* [TESTO DEL DOCUMENTO]
◆ ◆ ◆ ◆ ◆

In fondo, al di là della specificità di stile e di intento narrativo di ciascun film, credo che sia proprio l’amore (accolto o temuto, vissuto o schivato, incontrato oppure no nella vita, un po’ per fortuna e un po’ per scelta) a fare la differenza di fondo tra “Paterson” e “Perfect Days”. Seppure la solitudine sia ricercata sia da Hirayama che da Paterson come momento rigenerante da cui attingere parte delle energie necessarie al vivere quotidiano, Hirayama è un uomo solitario che ha scelto la propria distanza dal mondo, un uomo che è stato ferito nel passato e che è cambiato a causa di tale ferita, la cui origine non sarà mai del tutto chiara nel film; Paterson è invece un uomo di relazione, riconciliato con il mondo e con le varie persone che, a diversi livelli, fanno parte della sua vita, e soprattutto è un uomo che sa amare e riconoscere l’amore ricevuto.
Per concludere senza trarre le somme, vorrei semplicemente menzionare una scena di “Paterson”, la scena della torta salata. Laura cucina una torta per il marito, con il suo solito entusiasmo. È convinta del successo che riscontrerà la torta, perché entrambi gli ingredienti principali, cavoletti di Bruxelles e groviera, piacciono molto al marito. Ma può il successo di una creazione, qualsiasi essa sia, dipendere dalla semplice somma dei componenti? La risposta è scontata. Eppure c’è un’altra risposta implicita che il film pare suggerire, se ci chiediamo qualcosa di leggermente diverso. Cosa significa realmente riuscita? Cosa contiene davvero una torta? I suoi ingredienti sono quelli che le danno il sapore oppure quelli che animano chi ce la offre?
Una cosa non è mai solo una cosa, ma è quello che essa rappresenta. E noi ci leghiamo al reale, al quotidiano, solo interpretandolo, di volta in volta.

◆ ◆ ◆ ◆ ◆

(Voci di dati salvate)

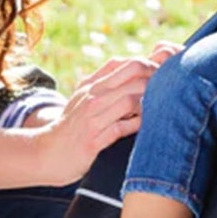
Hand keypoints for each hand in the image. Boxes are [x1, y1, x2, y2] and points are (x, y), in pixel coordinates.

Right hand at [0, 51, 175, 191]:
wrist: (47, 154)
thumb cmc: (72, 126)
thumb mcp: (84, 97)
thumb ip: (106, 82)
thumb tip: (136, 67)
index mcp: (92, 84)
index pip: (126, 63)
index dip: (150, 66)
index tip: (164, 77)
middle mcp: (93, 96)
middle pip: (133, 74)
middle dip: (156, 80)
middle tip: (169, 92)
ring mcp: (92, 118)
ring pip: (130, 99)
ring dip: (149, 103)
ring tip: (158, 111)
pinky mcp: (93, 140)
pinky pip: (122, 128)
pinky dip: (138, 126)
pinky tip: (146, 128)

◆ ◆ ◆ ◆ ◆

* [IL TUO COMPITO] Trascrivi senza modifiche il passo del testo che si apre con le parole contenenti "Per concludere senza" e si chiude con "ce la offre?". Fai riferimento unicamente al testo.

* [SOLUZIONE]
Per concludere senza trarre le somme, vorrei semplicemente menzionare una scena di “Paterson”, la scena della torta salata. Laura cucina una torta per il marito, con il suo solito entusiasmo. È convinta del successo che riscontrerà la torta, perché entrambi gli ingredienti principali, cavoletti di Bruxelles e groviera, piacciono molto al marito. Ma può il successo di una creazione, qualsiasi essa sia, dipendere dalla semplice somma dei componenti? La risposta è scontata. Eppure c’è un’altra risposta implicita che il film pare suggerire, se ci chiediamo qualcosa di leggermente diverso. Cosa significa realmente riuscita? Cosa contiene davvero una torta? I suoi ingredienti sono quelli che le danno il sapore oppure quelli che animano chi ce la offre?